The facility's policy statement regarding pain management notes patients have the right to appropriate assessment and management of pain, and should be afforded appropriate and timely interventions, in an effort to manage, reduce, or relieve acute/chronic pain.

At interview with Staff #1 on 8/26/14 at 2:45 PM, she stated that nursing staff has the responsibility to conduct pain assessment and reassessment utilizing available pain rating scales. She stated patient's pain scale is reported immediately to the physician for appropriate evaluation and intervention.

Interview with Staff #2 on 8/27/14 at 1:10 PM, she stated patients are reassessed one hour after oral or subcutaneous analgesic is administered and thirty minutes after intravenous or intramuscular analgesics is administered.

2. The review of medical record for Patient #3 on 8/26/14 noted the patient was admitted on [DATE] with multiple pressure ulcers; a right hip, stage II, 3 centimeter (cm) X 2 centimeter (cm); left heel, DTI (Deep tissue injury), 5 cm X 4 cm; a left foot, DTI, 6 cm X 3 cm; right foot, 2 cm X 1 cm; sacral stage I, 9 cm X 7 cm X 4 cm; right heel, DTI, 4 cm X 3 cm. Physician orders were noted on 7/10/14 for Duoderm application to ulcers on right heel, left heel, left foot, and right foot. Also noted were dressing orders to the sacral and right hip ulcers.

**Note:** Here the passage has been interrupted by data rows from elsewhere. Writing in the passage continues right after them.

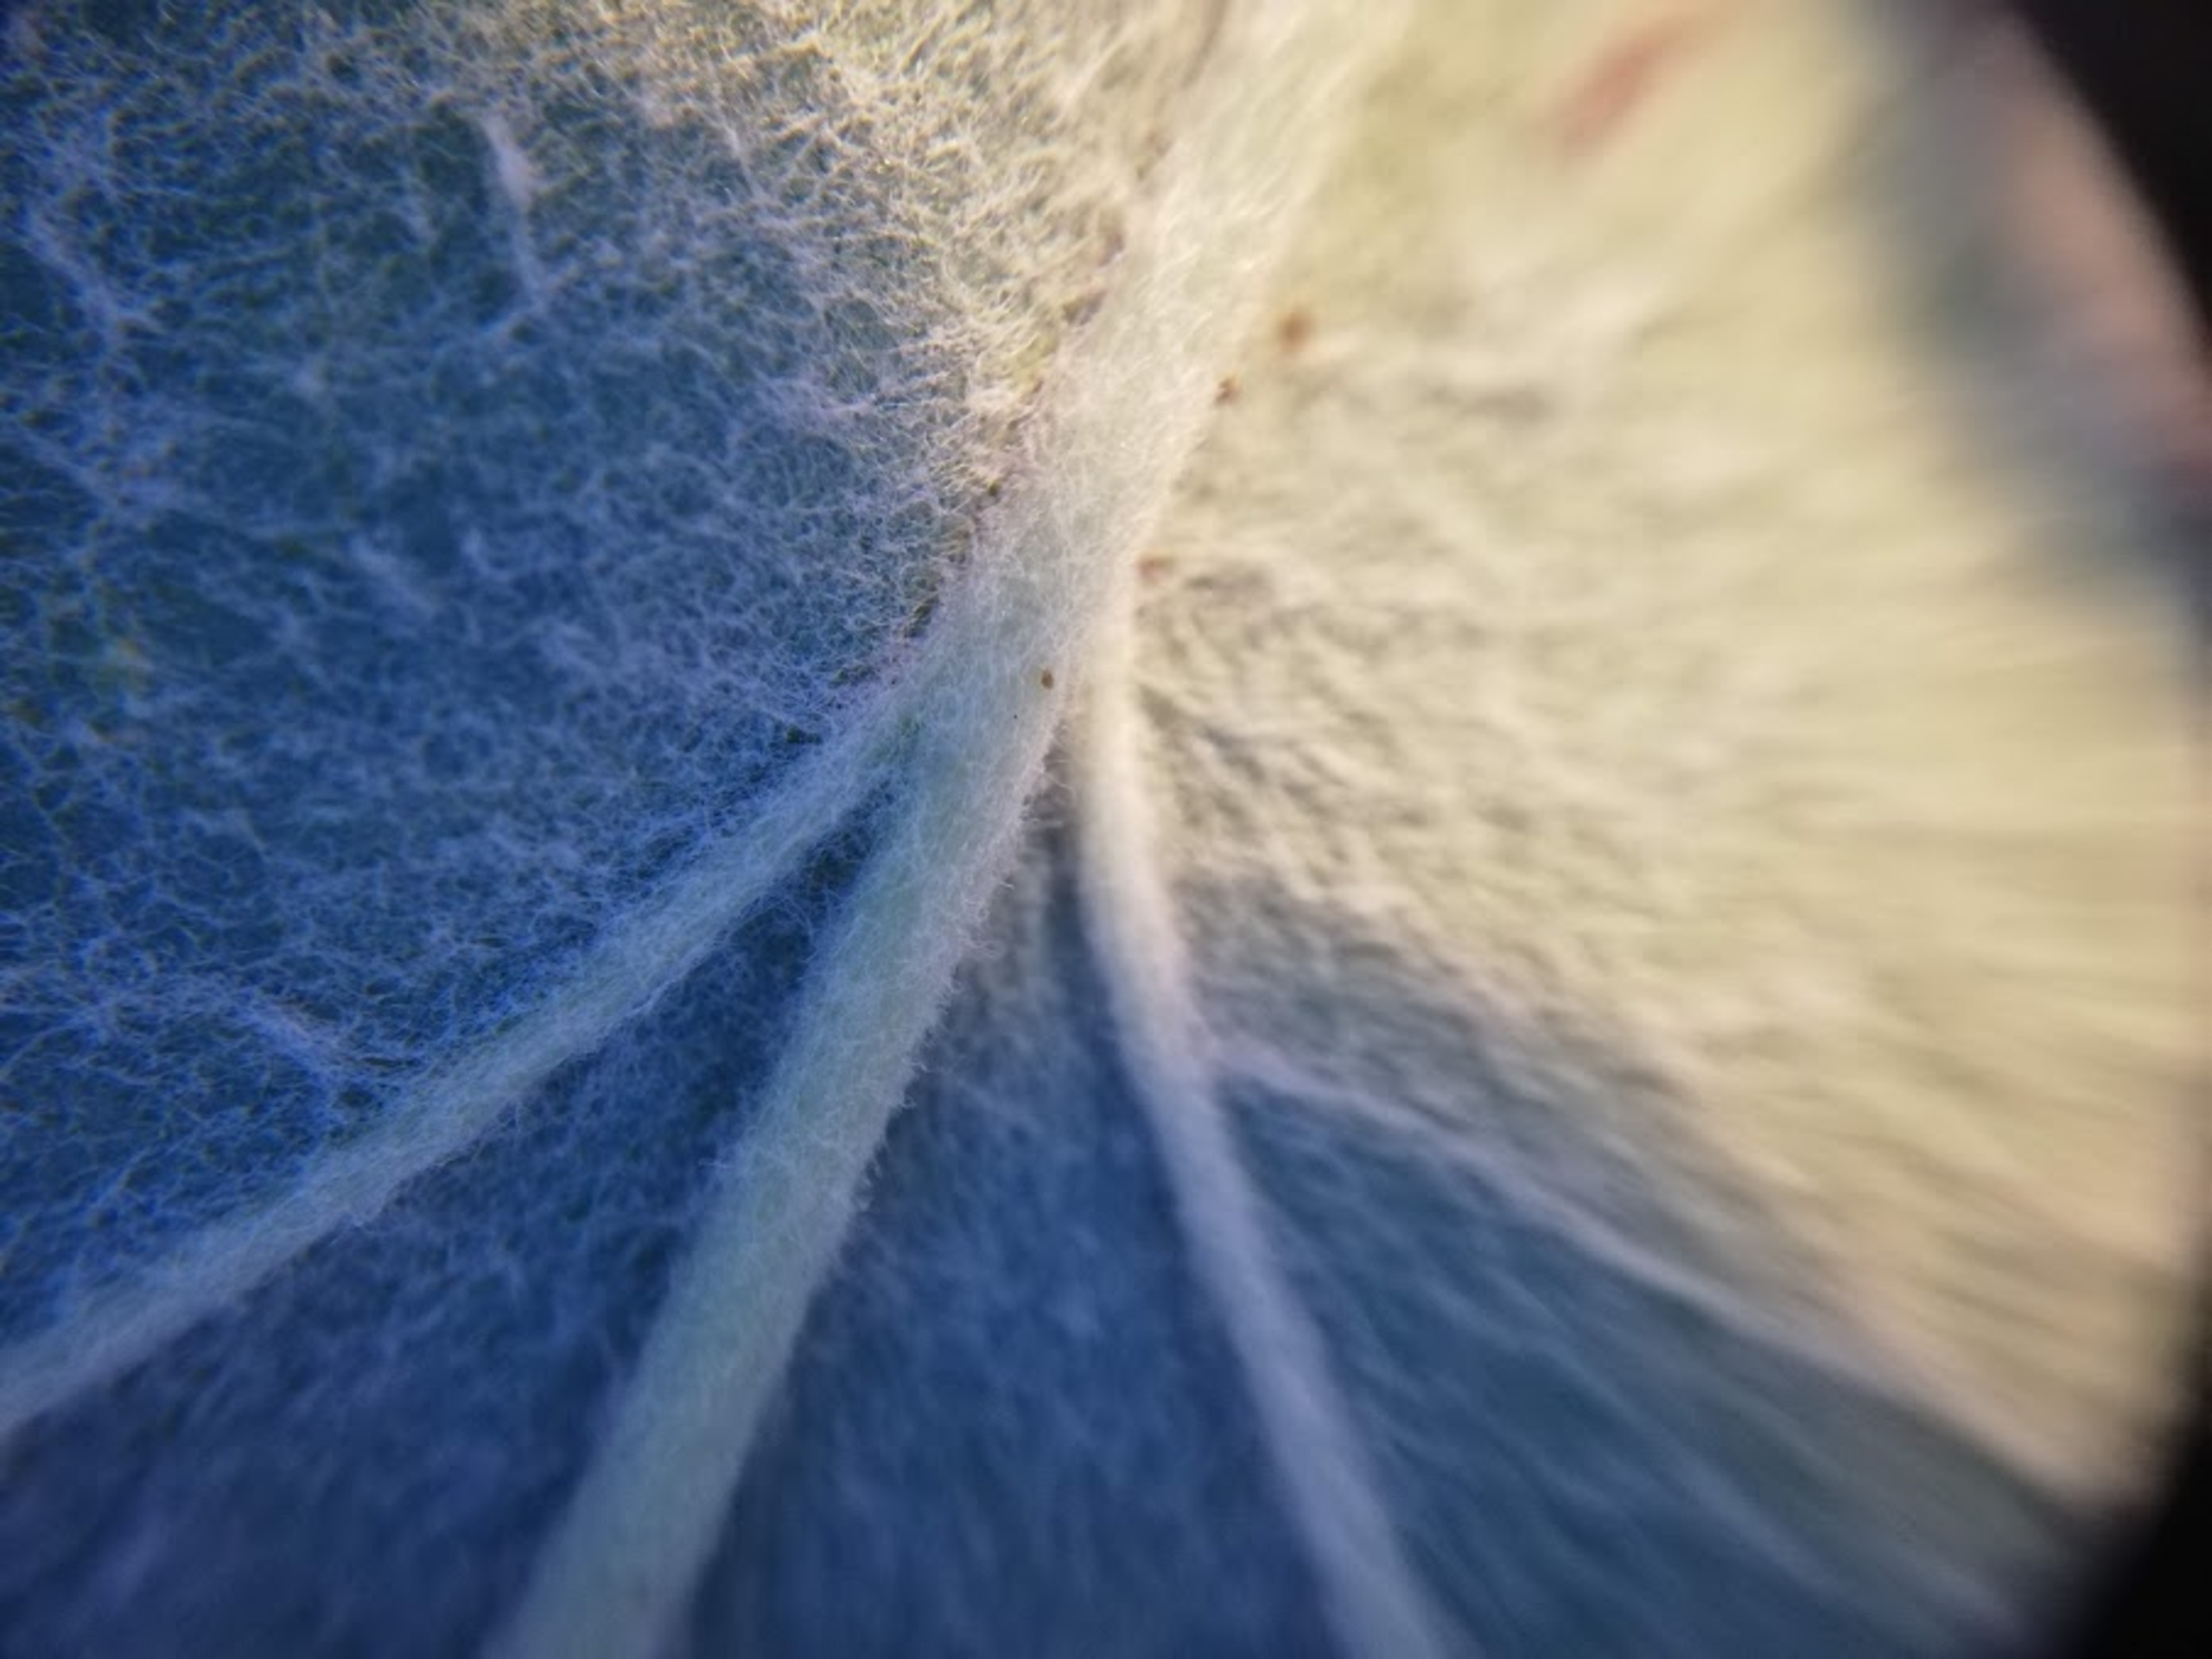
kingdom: Plantae
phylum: Tracheophyta
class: Magnoliopsida
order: Rosales
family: Rosaceae
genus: Scandosorbus
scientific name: Scandosorbus intermedia
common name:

Nursing staff failed to assure that weekly reassessment of patients with pressure ulcers includes description of ulcers in order to monitor the healing status of pressure ulcers.

Nursing progress notes for 7/23/14 at 08:15 AM, 7/30/14 at 03:26 AM, 8/6/14 at 10:47 AM, 8/13/14 at 6:04 PM did not provide information regarding the stage of ulcers, size, color, odor, and drainage, nor were photographs taken in accordance with the facility's policy for pressure ulcer prevention and management.

The facility's policy titled "Pressure Ulcers Prevention and Management" last revised May 2014 notes, Risk assessment are done on admission, transfer, identification of new pressure ulcer and every Wednesday. Photograph all pressure ulcers upon admission, transfer, and newly developed pressure ulcer with weekly reassessment. A complete reassessment of the pressure ulcer including documentation of wound dimensions (odor, increased drainage, necrosis), is done weekly every Wednesday and with any change in wound condition.

-Patient #4 was evaluated in the Emergency Department on 8/22/14 with chief complaint of fever and was admitted with the diagnosis of sepsis. The initial nursing assessment of the patient on 8/22/14 notes an unstageable sacral ulcer, 11 cm X 11 cm X 2 cm. There was no evidence of prompt referral and management of the patient's pressure ulcer. Physician order for treatment of the pressure was written on 8/25/14 at 01:19 AM; the third day of admission.

The policy on Pressure Ulcers prevention and Management notes that nursing staff will notify Provider of all stage II pressure ulcers and higher and Providers will assess and write orders for their management.

Interview with Staff #3 on 8/26/14, she stated that treatment orders for pressure ulcers should be obtained upon initial nursing assessment. In addition, the reassessment of pressure ulcer is done every Wednesday and nurses are expected to document the description of each ulcer in accordance with facility's policy.